Neu sind allerdings Szenen wie die folgende: Arsenal gegen Real, 63. Minute, Spielstand 2:1 für Real. Fredrik Ljungberg erkämpft sich den Ball im rechten Mittelfeld, blickt kurz auf und schlägt eine Traumflanke auf Bergkamp, der seinem Bewacher enteilt ist. Bergkamp legt den Ball per Kopf zurück zum Elferpunkt, direkt in den Lauf des heranstürmenden Henry. Henry zieht voll durch ... und jagt den Ball gute zwei Meter über das rechte Kreuzeck. Totenstille im Stadion. Alle Spieler bereiten sich auf den Abstoß vor, nur Henry steht noch im Strafraum und hadert mit dem Schicksal. Plötzlich flippt das Publikum völlig aus. Henry beginnt zu jubeln und einer der Kommentatoren plärrt in sein Mikro: "Waaaaaaahnsinn!!!! TOR DES JAHRES!!!!!" Plötzlich lautet der Stand 2:2 - und es geht weiter mit Anstoß für Real.

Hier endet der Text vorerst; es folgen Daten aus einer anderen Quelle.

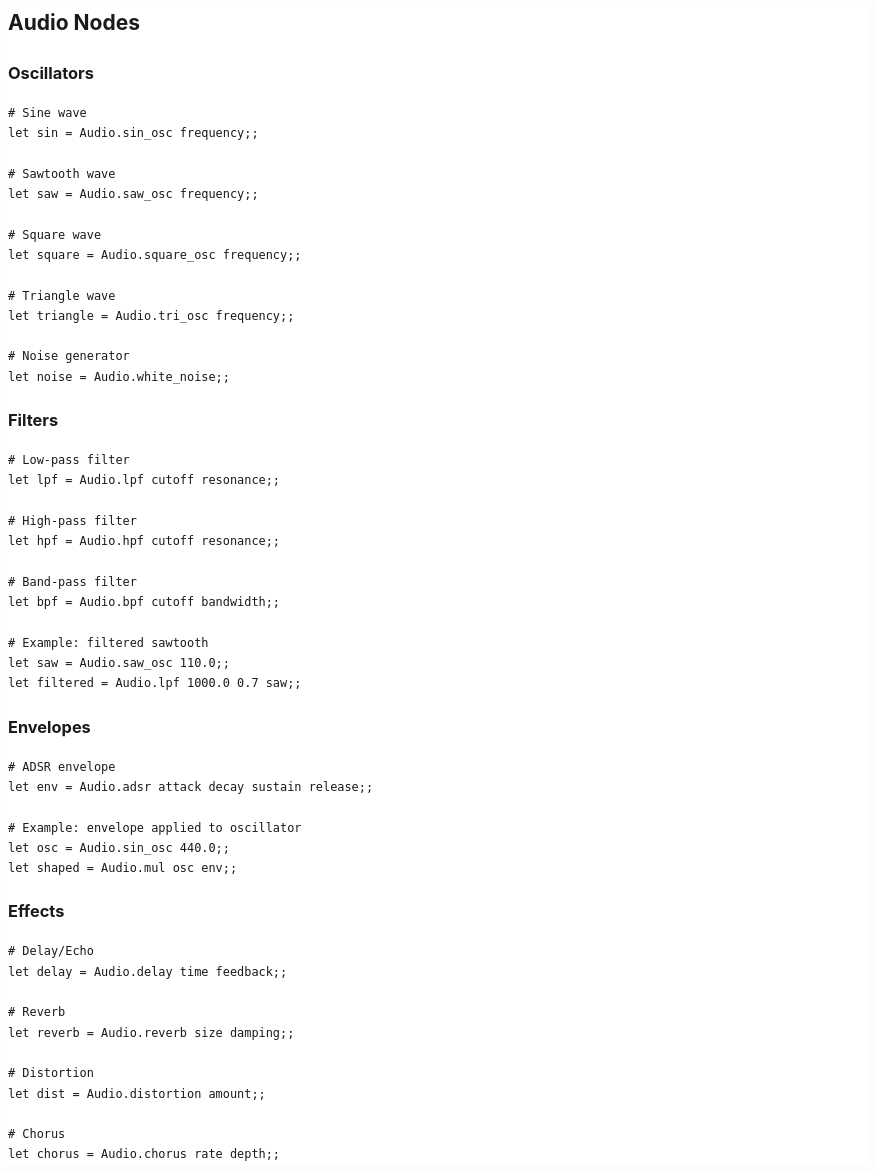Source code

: ## Audio Nodes

### Oscillators

```ylc
# Sine wave
let sin = Audio.sin_osc frequency;;

# Sawtooth wave
let saw = Audio.saw_osc frequency;;

# Square wave
let square = Audio.square_osc frequency;;

# Triangle wave
let triangle = Audio.tri_osc frequency;;

# Noise generator
let noise = Audio.white_noise;;
```

### Filters

```ylc
# Low-pass filter
let lpf = Audio.lpf cutoff resonance;;

# High-pass filter
let hpf = Audio.hpf cutoff resonance;;

# Band-pass filter
let bpf = Audio.bpf cutoff bandwidth;;

# Example: filtered sawtooth
let saw = Audio.saw_osc 110.0;;
let filtered = Audio.lpf 1000.0 0.7 saw;;
```

### Envelopes

```ylc
# ADSR envelope
let env = Audio.adsr attack decay sustain release;;

# Example: envelope applied to oscillator
let osc = Audio.sin_osc 440.0;;
let shaped = Audio.mul osc env;;
```

### Effects

```ylc
# Delay/Echo
let delay = Audio.delay time feedback;;

# Reverb
let reverb = Audio.reverb size damping;;

# Distortion
let dist = Audio.distortion amount;;

# Chorus
let chorus = Audio.chorus rate depth;;
```
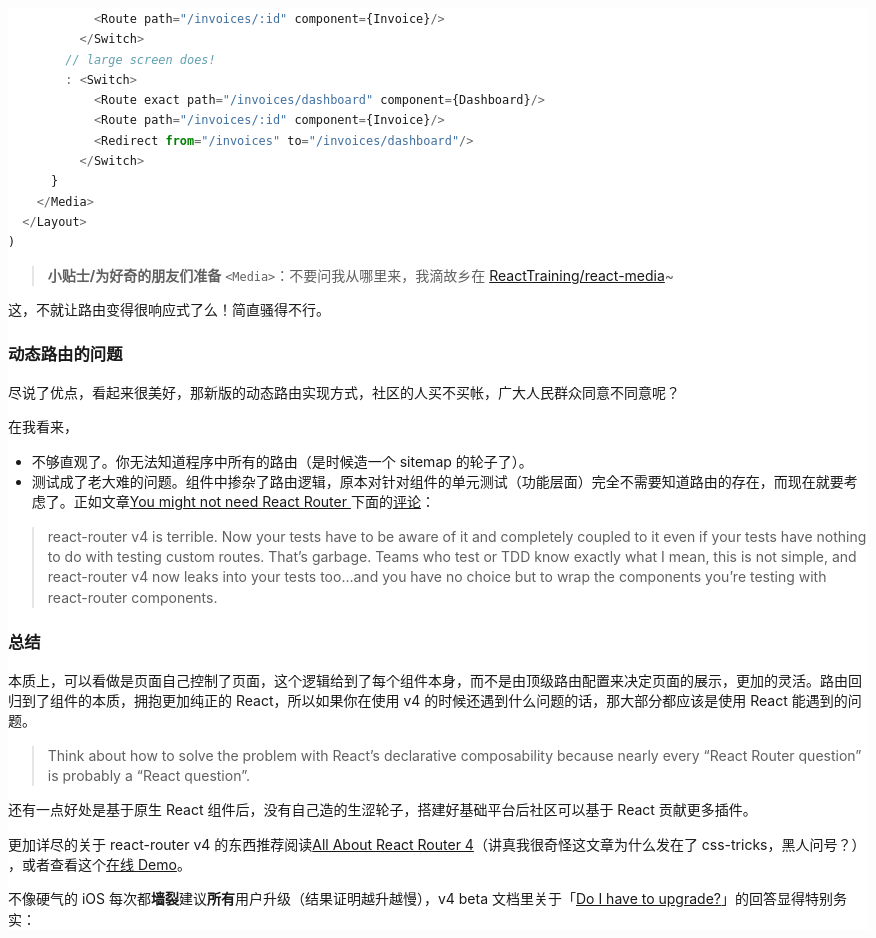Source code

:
 ```js
            <Route path="/invoices/:id" component={Invoice}/>
          </Switch>
        // large screen does!
        : <Switch>
            <Route exact path="/invoices/dashboard" component={Dashboard}/>
            <Route path="/invoices/:id" component={Invoice}/>
            <Redirect from="/invoices" to="/invoices/dashboard"/>
          </Switch>
      }
    </Media>
  </Layout>
)
```

> **小贴士/为好奇的朋友们准备**
> `<Media>`：不要问我从哪里来，我滴故乡在 [ReactTraining/react-media](https://github.com/ReactTraining/react-media)~

这，不就让路由变得很响应式了么！简直骚得不行。


### 动态路由的问题

尽说了优点，看起来很美好，那新版的动态路由实现方式，社区的人买不买帐，广大人民群众同意不同意呢？

在我看来，

- 不够直观了。你无法知道程序中所有的路由（是时候造一个 sitemap 的轮子了）。
- 测试成了老大难的问题。组件中掺杂了路由逻辑，原本对针对组件的单元测试（功能层面）完全不需要知道路由的存在，而现在就要考虑了。正如文章[You might not need React Router
](https://medium.freecodecamp.org/you-might-not-need-react-router-38673620f3d)下面的[评论](https://medium.com/@DaveSchinkel/react-router-v4-is-terrible-3b3bfa2aab9d)：

> react-router v4 is terrible. Now your tests have to be aware of it and completely coupled to it even if your tests have nothing to do with testing custom routes. That’s garbage. Teams who test or TDD know exactly what I mean, this is not simple, and react-router v4 now leaks into your tests too…and you have no choice but to wrap the components you’re testing with react-router components.


### 总结

本质上，可以看做是页面自己控制了页面，这个逻辑给到了每个组件本身，而不是由顶级路由配置来决定页面的展示，更加的灵活。路由回归到了组件的本质，拥抱更加纯正的 React，所以如果你在使用 v4 的时候还遇到什么问题的话，那大部分都应该是使用 React 能遇到的问题。

> Think about how to solve the problem with React’s declarative composability because nearly every “React Router question” is probably a “React question”.

还有一点好处是基于原生 React 组件后，没有自己造的生涩轮子，搭建好基础平台后社区可以基于 React 贡献更多插件。

更加详尽的关于 react-router v4 的东西推荐阅读[All About React Router 4](https://css-tricks.com/react-router-4/)（讲真我很奇怪这文章为什么发在了 css-tricks，黑人问号？） ，或者查看这个[在线 Demo](https://codepen.io/bradwestfall/project/editor/XWNWge)。

不像硬气的 iOS 每次都**墙裂**建议**所有**用户升级（结果证明越升越慢），v4 beta 文档里关于「[Do I have to upgrade?](https://github.com/ReactTraining/react-router/tree/v4.0.0-beta.8#do-i-have-to-upgrade)」的回答显得特别务实：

Es passiert nicht oft, aber einmal so zirka alle 25 bis 30 Partien fällt ein Tor, das keines war. Wie so etwas durch die Qualitätskontrolle kommen kann, ist eigentlich unvorstellbar.
Doch all die angesprochenen Mankos bedeuten nicht, daß "FIFA 06" nicht auch seine guten Momente hätte. Doppelpässe, Direktabnahmen, wunderbare Spielzüge mit einmal berühren sind durchaus möglich und traumhaft anzusehen. "FIFA" bietet auch einen recht lustigen Managermodus, der für zusätzliche Unterhaltung sorgt.
"FIFA 06" ist ein brauchbares Fußballspiel, das durch seinen gigantischen Umfang und eine tolle Präsentation (wenn man einmal von den beiden Wahnsinnigen absieht, die EA als Kommentatoren verpflichtet hat) glänzt. Fans der Serie werden sicher ihre Freude daran haben. Doch all die netten Dinge, die EA abseits vom Rasen eingebaut hat, ändern nichts daran, daß auch "FIFA 06" am Feld keine Chance gegen "Pro Evolution Soccer 5" hat.